Equality of Opportunity and Investment in Creditworthiness
Equality of Opportunity and Investment in Creditworthiness
The Community Reinvestment Act (CRA) was enacted in 1977. Its vague provisions initially resulted in only modest enforcement efforts by regulators, and the law received scant attention from academics. The CRA was reinvigorated in the late 1980s. The change occurred in part when the statute was amended in 1989, notably by requiring banks' CRA ratings to be disclosed publicly. Perhaps just as importantly, the change occurred as regulators made enforcement of the Act a higher priority, both before and especially after the election of President Clinton in 1992.' This second incarnation of the CRA has created a furor in the banking community and has attracted a rapidly growing body of academic literature.The time is thus opportune for a critical examination of the CRA, as Professor A. Brooke Overby performs in The Community Reinvestment Act Reconsidered.' In this short Paper, I cannot comment on many of the interesting and provocative points made in Overby's article. Instead, I will consider some implications of two of her points.

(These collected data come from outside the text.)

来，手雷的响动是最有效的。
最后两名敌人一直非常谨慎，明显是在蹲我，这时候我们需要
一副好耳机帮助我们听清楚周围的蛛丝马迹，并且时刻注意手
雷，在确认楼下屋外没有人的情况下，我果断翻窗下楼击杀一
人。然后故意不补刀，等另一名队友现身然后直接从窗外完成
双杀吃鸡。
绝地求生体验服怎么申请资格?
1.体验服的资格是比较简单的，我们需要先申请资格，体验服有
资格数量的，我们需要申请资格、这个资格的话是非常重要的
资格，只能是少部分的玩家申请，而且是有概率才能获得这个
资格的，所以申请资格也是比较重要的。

First, Overby makes the linguistically surprising argument that the CRA "has little, if anything, to do with 'community.'" Overby's examination of the legislative history shows that the CRA as introduced was targeted especially at disinvestment, which occurs when the deposits taken from a community are not invested back into that community. Overby shows how these disinvestment provisions were largely stripped from the law as enacted." The CRA can thus plausibly be understood as primarily directed toward the problem of redlining, which occurs when banks or other lenders refuse to loan based on the neighborhood, rather than on the characteristics of a particular borrower.